Configuring the Firewall

Hardware Recommendations

Your perimeter firewall plays a critical role in the operation of Sovereign Stack. It provides all the base networking functions for the network underlay. It also provides the basis for isolating your various devices (in combination with VLANs) and enforcing network policy.

A good example device includes Protectli Vault – 6 Port. Consider buying directly from the manufacturer to minimize supply chain risks. Also, depending on your budget, buy the Pro version that comes with support and additional security features such as coreboot.

Sovereign Stack does does not dictate the hardware you have to run, you just need to meet certain basic requirements. If you already have a capable firewall, you can use it!

Get something that has AT LEAST SIX network interfaces. More is better for future use cases. Each port essentially represents one or more physical security domains that network policy (i.e., firewall rules) can be applied and enforced. Note that each port MAY carry multiple VLANs (i.e., 802.1q aka trunk), each of which can represents a distinct DMZ.

Get something that has a reasonable amount of RAM. 4GB+ is probably sufficient unless you plan on using your firewall for more computationally-intensive operations. For the purposes of Sovereign Stack, only basic services are generally used: DHCP, DNS, DDNS, DNS over TLS. As always, more is better.

The following section covers these features and where they are relevant when deploying Sovereign Stack workloads.

Firewall Configuration

Dynamic DNS

It is recommended that you configure DDNS on your external firewall. That way whenever it receives a new public IP address from your upstream ISP, the associated DNS records will be automatically updated with the new IP address. This makes switching ISPs or physically moving easy.

IP Addressing

IP addressing is left up to the network administrator. Dedicating a single /24 (e.g., to VLAN-1/mgmt, to VLAN-2/SERVERS, etc) to each DMZ/VLAN combination is usually sufficient.


DHCP Reservations allow you to create a one-to-one mapping between a physical MAC (ethernet) address to a specific IP address. It is common to create DHCP reservations for eacho VM in a Deployment.

Domain Name Server (DNS)

Many firewalls like pfSense include an internal DNS server. For Sovereign Stack deployments, typically you will define DNS records for VMs which attach to the network underlay (www, btcpayserver, lnplayserver, etc).

You will also need to specify DNS records for each website you intend to deploy.

DNS over TLS

For recursive queries (i.e., if the local DNS Server cannot resolve locally), requests are sent to upstream DNS resolvers. It is best practice to configure DNS over TLS. PFSense allows you to configure DNS over TLS, which has better security and privacy properties than traditional UDP-based DNS.

Choosing your upstream DNS servers is worth considering. Consider choosing DNS servers that filter out adult content, trackers, and malware.
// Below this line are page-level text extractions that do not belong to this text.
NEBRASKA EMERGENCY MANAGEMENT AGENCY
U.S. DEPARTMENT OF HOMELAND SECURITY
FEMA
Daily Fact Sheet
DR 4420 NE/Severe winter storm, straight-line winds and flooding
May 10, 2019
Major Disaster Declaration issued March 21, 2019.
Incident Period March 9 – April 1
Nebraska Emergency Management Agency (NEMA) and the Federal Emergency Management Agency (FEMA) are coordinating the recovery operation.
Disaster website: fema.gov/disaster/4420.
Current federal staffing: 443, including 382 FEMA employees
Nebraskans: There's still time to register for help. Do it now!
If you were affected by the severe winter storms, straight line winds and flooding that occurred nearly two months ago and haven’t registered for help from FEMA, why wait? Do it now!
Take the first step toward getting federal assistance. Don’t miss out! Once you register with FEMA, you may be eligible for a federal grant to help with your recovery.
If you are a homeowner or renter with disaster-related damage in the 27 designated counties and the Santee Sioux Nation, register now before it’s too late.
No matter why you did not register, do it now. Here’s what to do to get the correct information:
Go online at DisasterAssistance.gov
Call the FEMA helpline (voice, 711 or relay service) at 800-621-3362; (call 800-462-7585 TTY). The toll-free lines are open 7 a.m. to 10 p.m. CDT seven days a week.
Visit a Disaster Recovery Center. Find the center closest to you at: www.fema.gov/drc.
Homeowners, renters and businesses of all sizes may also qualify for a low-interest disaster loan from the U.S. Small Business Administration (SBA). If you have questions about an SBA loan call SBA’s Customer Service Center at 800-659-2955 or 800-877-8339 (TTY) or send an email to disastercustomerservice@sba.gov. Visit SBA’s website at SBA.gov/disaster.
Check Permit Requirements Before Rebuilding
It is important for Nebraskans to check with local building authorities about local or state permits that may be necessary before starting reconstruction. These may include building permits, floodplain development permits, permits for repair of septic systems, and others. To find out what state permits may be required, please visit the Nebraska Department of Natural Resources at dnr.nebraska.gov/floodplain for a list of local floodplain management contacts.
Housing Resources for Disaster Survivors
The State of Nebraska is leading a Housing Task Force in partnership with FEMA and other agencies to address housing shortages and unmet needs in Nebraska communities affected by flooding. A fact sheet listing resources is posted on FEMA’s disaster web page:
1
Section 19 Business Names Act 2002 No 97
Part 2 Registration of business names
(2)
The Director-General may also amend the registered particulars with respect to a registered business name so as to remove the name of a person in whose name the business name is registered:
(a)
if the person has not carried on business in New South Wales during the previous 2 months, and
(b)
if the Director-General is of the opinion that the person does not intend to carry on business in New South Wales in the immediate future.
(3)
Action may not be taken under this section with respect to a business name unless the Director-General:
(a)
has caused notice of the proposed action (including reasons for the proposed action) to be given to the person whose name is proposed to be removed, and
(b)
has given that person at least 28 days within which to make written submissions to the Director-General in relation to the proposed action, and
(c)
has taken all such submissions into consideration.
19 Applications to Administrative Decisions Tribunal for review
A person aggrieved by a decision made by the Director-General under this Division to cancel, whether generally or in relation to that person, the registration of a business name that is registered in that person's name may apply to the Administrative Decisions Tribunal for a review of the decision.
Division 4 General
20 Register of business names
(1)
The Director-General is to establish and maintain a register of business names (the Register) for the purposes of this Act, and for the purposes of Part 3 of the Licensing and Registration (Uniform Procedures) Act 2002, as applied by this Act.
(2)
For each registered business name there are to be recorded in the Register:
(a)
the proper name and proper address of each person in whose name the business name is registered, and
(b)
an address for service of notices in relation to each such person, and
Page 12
This will help block known bad domains from being resolved.

You can still access websites by running a VPN client on your device, or overriding DNS settings on the host.


Wireguard allows you to create fast encrypted tunnels between two endpoints. In general, your OUTSIDE interface of the PFSense firewall will accept UDP traffic on a port (e.g., 51820). Wireguard profiles form the basis for securely connecting back to your data center, giving your device a known IP address that can be used for firewall policy and IP whitelists on www/nginx container for each deployment. This is useful for both System Owners and Trusted Mobile Users.

Traffic Policy

The firewall functionality defines your network policy: what traffic can go where. Typically you have a series of "zones" or "DMZs" with varying levels of trust: e.g, MGMT/VLAN, SERVERS, WIRELESS, OUTSIDE.


Aliases allow you to create named groups of one or more IP addresses, Networks (CIDRs), Ports, or URLs. These named groups can then be referenced by firewall rules. This results in simplified management of firewall rules. Use them.


NAT allows you to translate incoming traffic on one interface (typically OUTSIDE) and direct it to a host one a trusted DMZ. This is how you direct incoming traffic from the Internet to your production websites.


Traffic policy rules are enforced on all packets entering an interface. Unless explicitly allowed, all traffic is blocked. Reference your Aliases rather than specifying IP addresses or CIDR blocks. All rules should be DENY all with EXPLICIT and NARROW rules.